Saturday, June 2, 2012
Benjamin Hanks, Bell-Maker
Near the western edge of the Cemetery (where some of the North Ridge's older lots lie adjacent to some of its most modern sections) is the grave of Colonel Benjamin Hanks.
Born in Mansfield, Connecticut in 1755, Benjamin Hanks served as a drummer during the Revolution and, in that role, took part in the march to Lexington in response to Paul Revere's alarm and later as a drummer with General Israel Putnam's Third Connecticut Regiment. He worked as an apprentice to Thomas Harland, a noted Norwich clockmaker, and he is said to have spent time working in a foundry owned by Paul Revere. During and after the war, he continued in the metal-smith’s trade making (according to an advertisement from the late 1770s) spurs, buckles, beads, hilts, clocks and watches, as well as general silver and gold work. Around 1780, he established a bell and cannon foundry in Mansfield.
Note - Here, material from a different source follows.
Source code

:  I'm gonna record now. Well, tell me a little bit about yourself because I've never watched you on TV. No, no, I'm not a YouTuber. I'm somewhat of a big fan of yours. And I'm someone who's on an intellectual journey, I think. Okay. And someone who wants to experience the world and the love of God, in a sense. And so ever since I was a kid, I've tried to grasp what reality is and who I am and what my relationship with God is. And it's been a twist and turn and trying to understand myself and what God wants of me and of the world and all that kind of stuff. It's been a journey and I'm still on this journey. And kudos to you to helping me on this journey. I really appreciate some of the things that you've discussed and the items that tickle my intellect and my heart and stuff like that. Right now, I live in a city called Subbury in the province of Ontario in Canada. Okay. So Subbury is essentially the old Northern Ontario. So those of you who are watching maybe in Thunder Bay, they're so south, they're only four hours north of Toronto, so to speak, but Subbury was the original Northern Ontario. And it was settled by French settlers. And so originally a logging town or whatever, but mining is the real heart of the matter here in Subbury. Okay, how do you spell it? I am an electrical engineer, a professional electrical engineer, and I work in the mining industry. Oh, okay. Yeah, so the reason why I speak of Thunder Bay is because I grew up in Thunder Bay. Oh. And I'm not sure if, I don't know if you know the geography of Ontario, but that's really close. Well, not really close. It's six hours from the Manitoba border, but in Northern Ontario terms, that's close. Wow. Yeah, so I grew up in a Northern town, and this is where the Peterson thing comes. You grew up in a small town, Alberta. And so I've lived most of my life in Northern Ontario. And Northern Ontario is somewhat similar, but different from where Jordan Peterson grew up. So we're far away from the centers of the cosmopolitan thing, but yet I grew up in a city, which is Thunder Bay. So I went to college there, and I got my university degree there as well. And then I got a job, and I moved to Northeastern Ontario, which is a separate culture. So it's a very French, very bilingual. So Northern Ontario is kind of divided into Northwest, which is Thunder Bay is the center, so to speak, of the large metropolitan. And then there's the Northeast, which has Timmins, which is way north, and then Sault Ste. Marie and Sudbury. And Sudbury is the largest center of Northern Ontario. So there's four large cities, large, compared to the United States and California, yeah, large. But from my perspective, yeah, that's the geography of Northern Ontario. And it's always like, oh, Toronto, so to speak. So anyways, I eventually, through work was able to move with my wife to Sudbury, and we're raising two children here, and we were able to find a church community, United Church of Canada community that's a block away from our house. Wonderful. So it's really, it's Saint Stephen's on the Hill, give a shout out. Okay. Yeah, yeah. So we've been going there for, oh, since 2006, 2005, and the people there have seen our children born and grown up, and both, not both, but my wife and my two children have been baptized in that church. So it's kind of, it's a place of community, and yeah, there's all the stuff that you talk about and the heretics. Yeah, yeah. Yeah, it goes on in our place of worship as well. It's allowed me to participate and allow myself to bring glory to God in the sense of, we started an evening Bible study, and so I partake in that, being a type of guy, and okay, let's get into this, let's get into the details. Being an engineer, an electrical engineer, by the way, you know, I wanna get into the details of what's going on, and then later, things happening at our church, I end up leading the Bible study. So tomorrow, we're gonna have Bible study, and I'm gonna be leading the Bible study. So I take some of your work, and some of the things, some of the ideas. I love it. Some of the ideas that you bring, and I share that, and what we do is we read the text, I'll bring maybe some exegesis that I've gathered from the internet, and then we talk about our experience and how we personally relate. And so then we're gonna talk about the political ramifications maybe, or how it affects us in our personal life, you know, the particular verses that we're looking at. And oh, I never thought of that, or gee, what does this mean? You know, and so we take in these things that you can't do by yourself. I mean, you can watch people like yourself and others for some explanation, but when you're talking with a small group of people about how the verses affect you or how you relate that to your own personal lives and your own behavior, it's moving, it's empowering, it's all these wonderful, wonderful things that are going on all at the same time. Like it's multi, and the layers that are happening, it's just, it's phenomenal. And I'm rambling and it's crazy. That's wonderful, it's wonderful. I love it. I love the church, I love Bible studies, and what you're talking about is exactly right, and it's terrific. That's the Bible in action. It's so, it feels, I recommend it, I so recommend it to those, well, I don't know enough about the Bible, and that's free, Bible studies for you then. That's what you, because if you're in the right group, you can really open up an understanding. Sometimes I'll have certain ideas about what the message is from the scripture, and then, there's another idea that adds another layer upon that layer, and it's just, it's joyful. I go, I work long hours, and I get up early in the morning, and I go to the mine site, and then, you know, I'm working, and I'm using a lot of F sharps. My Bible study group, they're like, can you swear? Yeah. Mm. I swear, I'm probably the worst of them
Later, with his son Julius, he established a brass foundry in Gibbonsville, New York (now Watervliet). This new foundry, which began advertising its goods in 1808, was located in a hamlet just north of the future Rural Cemetery and later called West Troy, now part of the city of Watervliet. The foundry made an assortment of items, including tower clocks, surveying tools, and church bells.
One young man apprenticed at the Hanks' West Troy foundry was Andrew Meneely who would later establish his own foundry in Troy and become one of America's leading bell-makers. Meneely is also buried in the Rural Cemetery in a family lot on the Middle Ridge.
Colonel Hanks died at Troy in 1824 and buried Gibbonsville, just to the southwest of the current Watervliet Arsenal. His original grave site was badly neglected until it was removed to the Rural Cemetery through the efforts of the Daughters of the American Revolution in 1918. (See also The Old Arsenal Burying Grounds)
Colonel Benjamin Hanks, drummer of the Revolution and bell-maker, was said have been related to Nancy Hanks, the mother of Abraham Lincoln.